When he brought the blue triangle to his head and began to knot it at the base of his skull to hold down the damp moss, Bass remembered those days when he figured it was simply too cruel to fool himself any more into believing in hope. How he had vowed never again would he cling to any dream.
Those dreary seasons passed slowly by while he choked down his despair at never hoping again, daring never again to dream—pounding out his rage on that anvil in Troost’s Livery. Of every Saturday night he found himself a new whore to stab with his anger as he rutted above her. Until he had worked his way through them all and by the time a cold winter was waning, Titus started pleasuring his way back through what poor women he could still afford. As he did, Bass had grown more frightened that with each visit to their wharfside cribs, it was taking just a little more of that balm to soothe his deepest wounds. Scared they might never heal.
And when he found himself weakest, Titus had always brooded on this then faraway land—still mythical as it was to him back then. He had been weakest in those moments when the whiskey could no longer stiffen his backbone, when he found himself drained and done with the sweating torment of driving his rage into a woman and he lay beside her, gone limp and soft deep within himself as well as out.
Now with the moss protecting his skull, with the bandanna secured around his head, he knew with certainty that it hadn’t been a cruel hoax his grandpap and Isaac Washburn had played on him: there was indeed a magical, mystical place where the horizon ran black with buffalo. Just as they had promised, those huge, shaggy, powerful beasts indisputably ruled their domain and were servient to none.
Like that rare breed of man who had come to test himself against these mountains. The few who indisput
ably ruled this wild, untamed domain.
That twilight Bass used some of the last of his strength to draw back the Russian sheeting, and desperately scrounged through what baggage was left on Hannah’s back in search of something to eat. All that he found besides some green coffee beans he could suck on was a small linen sack of flour. With his blanket clutched around his shoulders, Scratch collapsed wearily to the grass, watching the sun settle far away beyond the Uintah Mountains.

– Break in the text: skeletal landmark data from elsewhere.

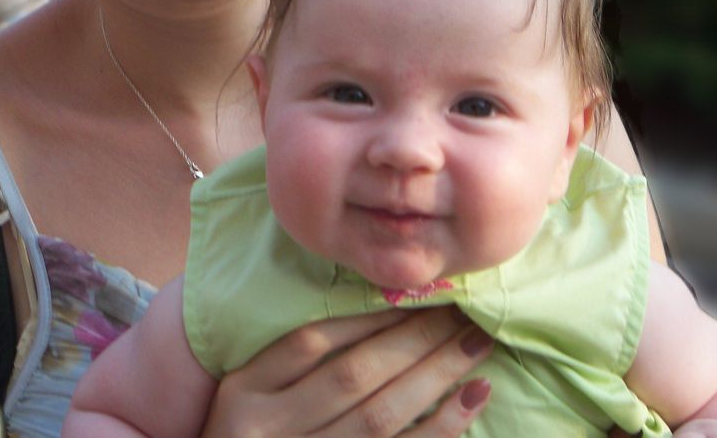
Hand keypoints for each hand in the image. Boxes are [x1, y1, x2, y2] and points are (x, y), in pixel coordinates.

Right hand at [200, 307, 492, 436]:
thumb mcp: (243, 397)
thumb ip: (287, 361)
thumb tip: (373, 306)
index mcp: (242, 393)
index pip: (309, 342)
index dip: (365, 315)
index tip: (413, 292)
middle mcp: (269, 429)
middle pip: (352, 375)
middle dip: (413, 338)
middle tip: (458, 309)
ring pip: (381, 415)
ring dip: (436, 374)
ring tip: (474, 342)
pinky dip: (444, 425)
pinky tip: (474, 396)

He moistened the fingers on his left hand, then stuffed them into the flour. Pulling his hand out of the sack, he sucked on the fingers, repeating the movement over and over until his stomach no longer rumbled, until he could no longer tolerate the pasty, bland taste of the flour.
Bass realized he needed meat. It was the only thing that would replenish his strength—keep him from steadily becoming weaker and weaker, until he could only curl up and wait to die. He dreamed on buffalo—big, shaggy, hump-backed buffalo. All that red meat and blood up to his elbows … but he’d take elk or deer now, a prairie goat if he had to.

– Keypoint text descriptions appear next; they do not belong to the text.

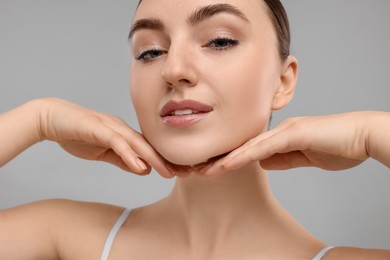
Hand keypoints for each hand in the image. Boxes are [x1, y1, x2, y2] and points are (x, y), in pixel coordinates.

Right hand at [37, 98, 175, 177]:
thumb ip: (123, 160)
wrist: (51, 119)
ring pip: (137, 143)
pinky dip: (129, 154)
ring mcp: (110, 126)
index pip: (149, 149)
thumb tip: (145, 170)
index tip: (182, 173)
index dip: (165, 160)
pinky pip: (117, 142)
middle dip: (168, 159)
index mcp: (124, 134)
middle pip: (149, 145)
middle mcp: (121, 128)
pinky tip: (140, 166)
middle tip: (186, 172)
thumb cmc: (78, 134)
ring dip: (154, 158)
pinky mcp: (97, 128)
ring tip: (169, 172)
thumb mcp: (104, 152)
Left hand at [202, 112, 373, 176]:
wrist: (362, 136)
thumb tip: (262, 163)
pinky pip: (264, 147)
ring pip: (249, 146)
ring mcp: (285, 130)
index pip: (250, 149)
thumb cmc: (338, 145)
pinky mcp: (294, 134)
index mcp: (281, 135)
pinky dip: (245, 155)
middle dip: (221, 159)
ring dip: (226, 159)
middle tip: (199, 169)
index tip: (213, 169)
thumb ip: (283, 159)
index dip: (231, 159)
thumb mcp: (304, 157)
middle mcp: (279, 130)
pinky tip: (229, 163)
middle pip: (244, 146)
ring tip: (206, 169)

Hell, Scratch thought mournfully as he looked down at the flour sack in his lap, he’d even take a rabbit or a ground squirrel right now if he had to—close his eyes and make believe it was buffalo as he was eating it.
When he had retied the top of the sack with its strand of hemp twine, Titus keeled over onto his side, dragged the rifle between his legs, and tugged the blanket back over himself.

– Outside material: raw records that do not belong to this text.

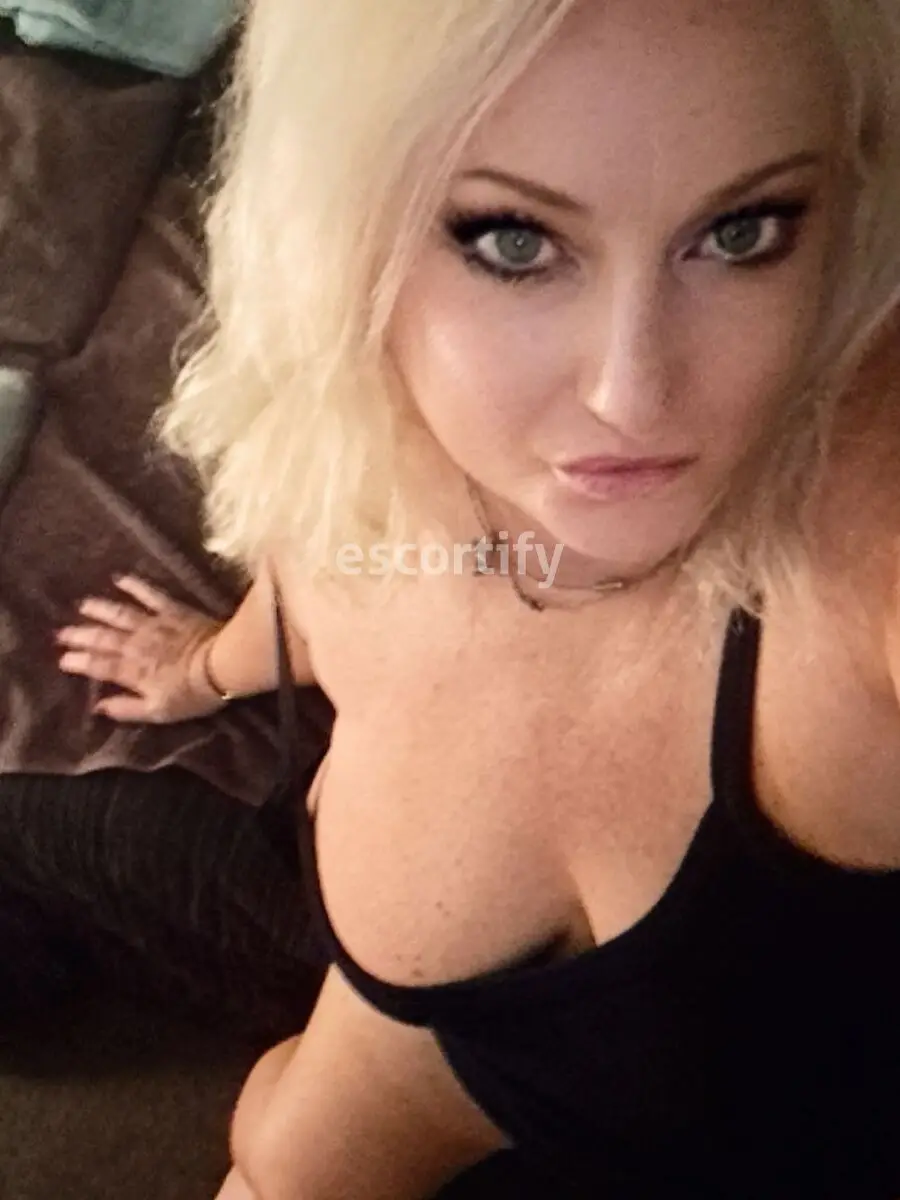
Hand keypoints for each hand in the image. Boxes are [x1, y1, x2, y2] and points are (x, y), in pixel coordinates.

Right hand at [56, 575, 227, 723]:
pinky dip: (134, 585)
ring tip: (83, 605)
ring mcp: (153, 624)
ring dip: (99, 609)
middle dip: (80, 635)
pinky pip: (149, 594)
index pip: (98, 665)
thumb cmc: (192, 694)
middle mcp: (136, 644)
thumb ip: (126, 708)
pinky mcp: (172, 610)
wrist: (223, 665)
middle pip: (103, 638)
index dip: (79, 661)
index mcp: (132, 670)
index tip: (63, 659)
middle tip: (62, 633)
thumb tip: (99, 706)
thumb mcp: (158, 711)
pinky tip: (120, 579)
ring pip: (119, 613)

Twilight had faded and night had arrived the next time he awoke. After putting the flour, buckskin, and beaver scraps away among the few belongings still left him, Scratch stuffed the rifle under the loops of rope. Now he was ready for the ordeal of getting himself aboard the mule.
Again he folded the blanket over her withers in front of her packs, but this time he had something different in mind for the night’s ride. Back over to the freshet, then across its narrow path he led the patient Hannah a hobbling step at a time. It was there on the far side he had seen the deadfall where he now headed.